** INSTRUCTIONS FOR THE TASK **
Return the stretch of the records from the line containing "Dumper à décharge frontale" through the end of the records, copying each line without change and leaving the pictures out of the answer.
▶
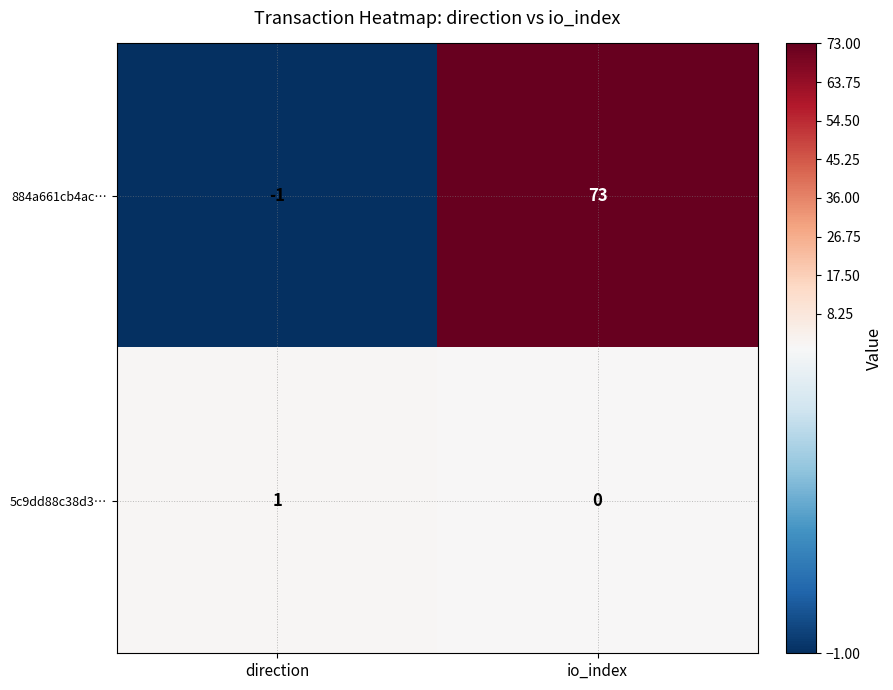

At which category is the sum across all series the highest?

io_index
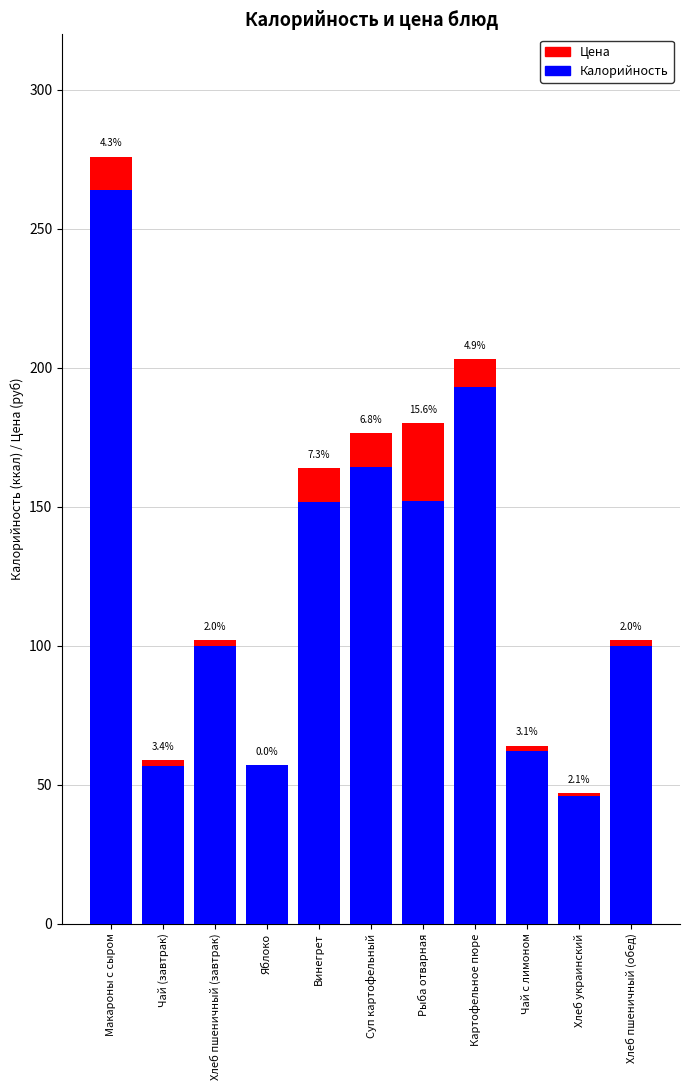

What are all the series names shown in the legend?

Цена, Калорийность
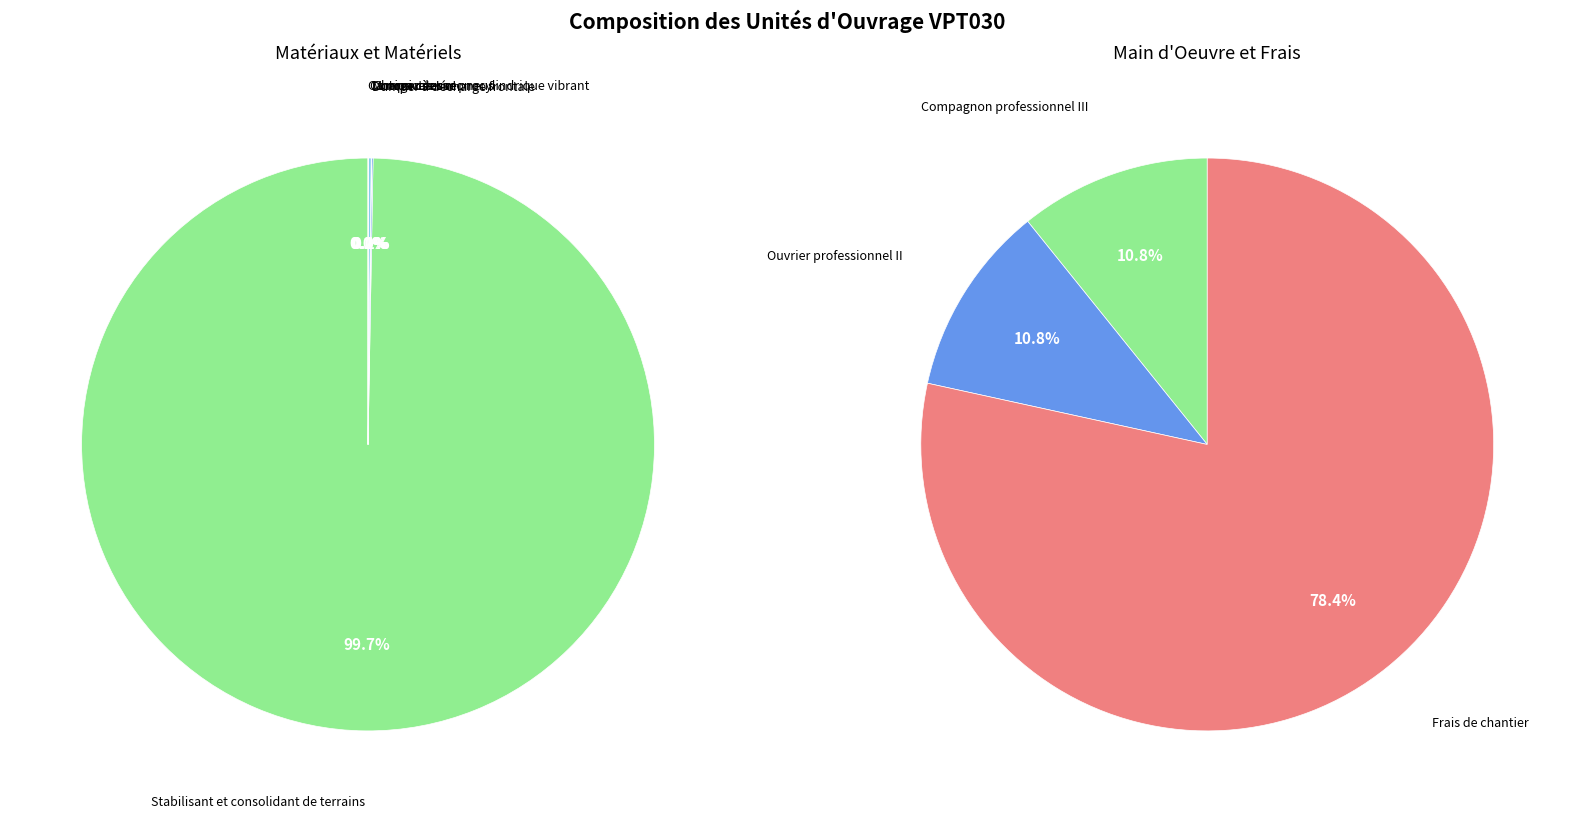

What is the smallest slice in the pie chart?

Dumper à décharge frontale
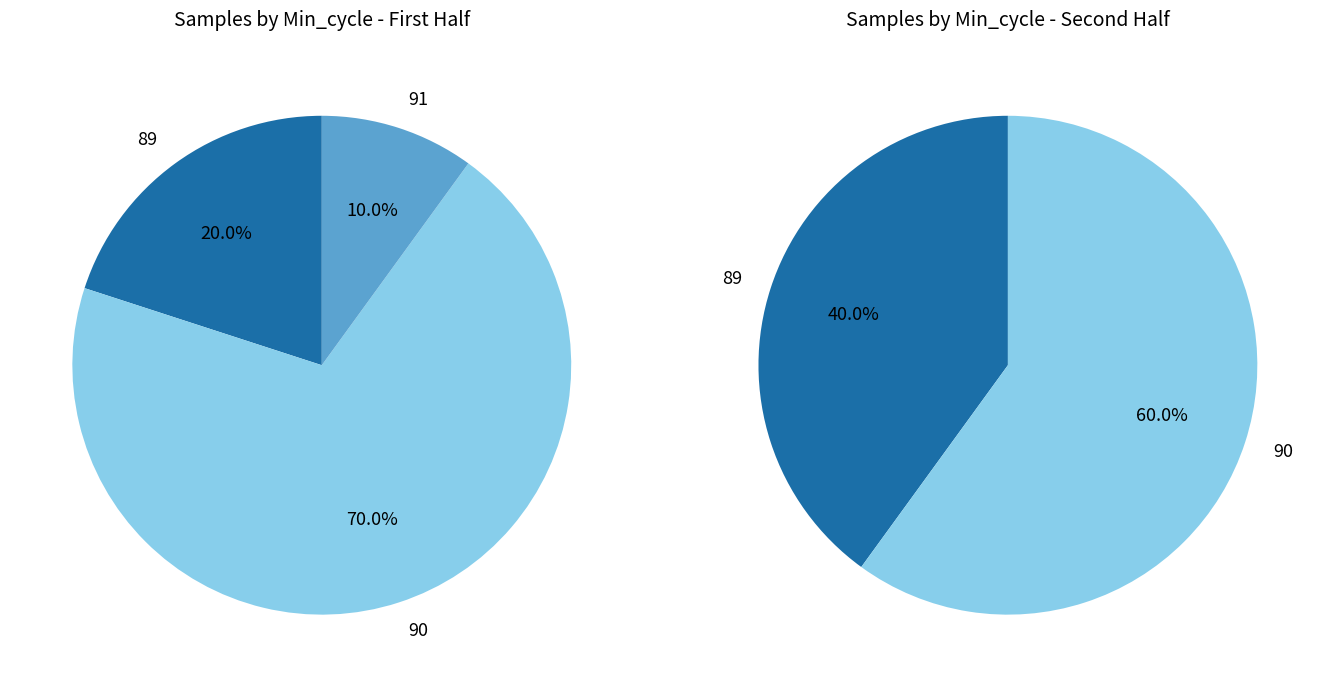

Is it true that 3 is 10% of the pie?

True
◀
** RESPONSE FOR THIS EXERCISE **
Dumper à décharge frontale

Is it true that 3 is 10% of the pie?

True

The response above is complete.